Yondu, who took Peter from Earth in the original film and raised Quill as one of his own, is a surrogate father to Star-Lord and cares deeply about the half-human, as evidenced by his willingness to sacrifice himself so Peter can live. During the climactic battle, the Guardians escape the exploding planet as Peter holds Ego off. Yondu stays behind to save Quill’s life, giving him the one spacesuit he had left. It was a touching, heartbreaking moment between “daddy” and son, and it’s something Gunn had doubts about while crafting the screenplay.
In an interview with Uproxx, Gunn revealed he initially “refused” to make this the ending before realizing he had to give the story some real stakes:
“I didn’t want that to be the ending, and I kind of refused to put that in as the ending for a long time. It wasn’t how the movie ended… But, at the end of the day, I knew that’s where it needed to go. I knew that we need to have real stakes in these movies. We need to lose characters. And not everyone who sees Marvel movies loves that. They don’t love losing characters. But for the characters to really make a difference, to really make their lives mean something, you need to have these kinds of losses.”
As tragic as it is to lose Yondu – an entertaining player in the Guardians films – Gunn does make an excellent point about “real stakes.” A common criticism of the MCU is that many of the films feel weightless due to a reluctance to definitively kill the main characters. Even the ones who do perish on-screen (like Agent Coulson in The Avengers) are later revived. The “fake out death” has become a trope of Marvel’s, and there are those that would like to see it change at some point. Granted, there is a way to give a narrative stakes without ending somebody’s life, but nearly a decade into its existence, Marvel has played it a bit safe.
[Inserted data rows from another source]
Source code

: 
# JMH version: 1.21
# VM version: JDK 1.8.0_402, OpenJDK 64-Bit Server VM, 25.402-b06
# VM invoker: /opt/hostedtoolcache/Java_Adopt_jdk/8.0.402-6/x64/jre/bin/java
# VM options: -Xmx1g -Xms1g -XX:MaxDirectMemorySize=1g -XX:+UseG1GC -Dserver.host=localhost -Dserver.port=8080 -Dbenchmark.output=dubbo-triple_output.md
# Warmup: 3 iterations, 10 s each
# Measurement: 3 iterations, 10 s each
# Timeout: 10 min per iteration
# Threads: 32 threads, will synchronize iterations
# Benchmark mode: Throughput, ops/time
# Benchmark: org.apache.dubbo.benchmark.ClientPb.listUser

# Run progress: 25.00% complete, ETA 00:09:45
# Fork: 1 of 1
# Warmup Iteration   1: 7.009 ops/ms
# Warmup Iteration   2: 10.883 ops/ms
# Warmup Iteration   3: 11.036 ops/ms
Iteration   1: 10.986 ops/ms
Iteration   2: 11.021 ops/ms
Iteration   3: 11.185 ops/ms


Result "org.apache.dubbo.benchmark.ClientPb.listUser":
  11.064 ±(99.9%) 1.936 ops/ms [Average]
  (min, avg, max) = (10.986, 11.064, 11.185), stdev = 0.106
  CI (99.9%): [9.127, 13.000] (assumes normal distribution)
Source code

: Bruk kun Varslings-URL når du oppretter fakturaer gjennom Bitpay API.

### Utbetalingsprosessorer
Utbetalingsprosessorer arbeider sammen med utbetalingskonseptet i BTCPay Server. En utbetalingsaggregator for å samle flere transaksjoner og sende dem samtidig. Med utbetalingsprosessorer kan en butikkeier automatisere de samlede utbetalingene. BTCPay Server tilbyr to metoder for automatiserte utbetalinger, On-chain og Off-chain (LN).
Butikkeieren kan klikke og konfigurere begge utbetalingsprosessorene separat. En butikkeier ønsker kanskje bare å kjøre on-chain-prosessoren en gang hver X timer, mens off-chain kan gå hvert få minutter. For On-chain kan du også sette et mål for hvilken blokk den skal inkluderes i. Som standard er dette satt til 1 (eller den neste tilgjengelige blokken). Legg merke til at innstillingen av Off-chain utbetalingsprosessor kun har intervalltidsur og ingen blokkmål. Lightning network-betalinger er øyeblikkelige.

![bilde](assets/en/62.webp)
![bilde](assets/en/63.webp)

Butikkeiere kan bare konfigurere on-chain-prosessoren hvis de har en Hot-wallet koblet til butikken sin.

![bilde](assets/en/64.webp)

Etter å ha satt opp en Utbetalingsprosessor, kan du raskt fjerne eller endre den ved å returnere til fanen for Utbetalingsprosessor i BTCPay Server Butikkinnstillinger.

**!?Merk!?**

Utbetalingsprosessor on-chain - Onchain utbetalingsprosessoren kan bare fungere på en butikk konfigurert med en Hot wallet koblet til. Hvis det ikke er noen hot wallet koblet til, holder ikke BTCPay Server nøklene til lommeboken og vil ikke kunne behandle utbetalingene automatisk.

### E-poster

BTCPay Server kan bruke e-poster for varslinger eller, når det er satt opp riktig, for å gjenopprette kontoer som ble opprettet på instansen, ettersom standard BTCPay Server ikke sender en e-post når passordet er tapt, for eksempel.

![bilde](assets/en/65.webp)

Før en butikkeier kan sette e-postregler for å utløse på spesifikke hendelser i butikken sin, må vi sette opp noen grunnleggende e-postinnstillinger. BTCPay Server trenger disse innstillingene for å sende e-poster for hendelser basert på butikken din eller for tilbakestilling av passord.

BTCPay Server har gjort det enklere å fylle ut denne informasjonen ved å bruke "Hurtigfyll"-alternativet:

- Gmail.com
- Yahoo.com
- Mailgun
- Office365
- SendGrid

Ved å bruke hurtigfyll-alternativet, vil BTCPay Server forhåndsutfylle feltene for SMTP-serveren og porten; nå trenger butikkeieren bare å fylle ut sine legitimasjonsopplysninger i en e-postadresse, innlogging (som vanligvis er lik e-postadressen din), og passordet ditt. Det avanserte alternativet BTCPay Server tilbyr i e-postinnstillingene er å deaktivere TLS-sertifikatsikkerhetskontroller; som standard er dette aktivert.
As Gunn suggests, this is sometimes necessary in storytelling because of the impact it can have on the other characters as they continue to grow. Yondu’s selfless act played a sizable role in Peter’s arc.
Rooker, of course, was sad to say goodbye to his Marvel character, but understood its purpose and enjoyed Yondu’s sendoff. “The hero of the movie ends up being remembered,” the actor told Uproxx, finding the silver lining. Given the positive reaction to the death and Gunn’s careful handling of it, it will be interesting to see if future Marvel movies are more open to killing one of the main characters in the interest of raising the stakes. Nobody is expecting them to turn into a Quentin Tarantino-esque bloodbath, but Infinity War could be more impactful if we bid farewell to one of Earth’s Mightiest.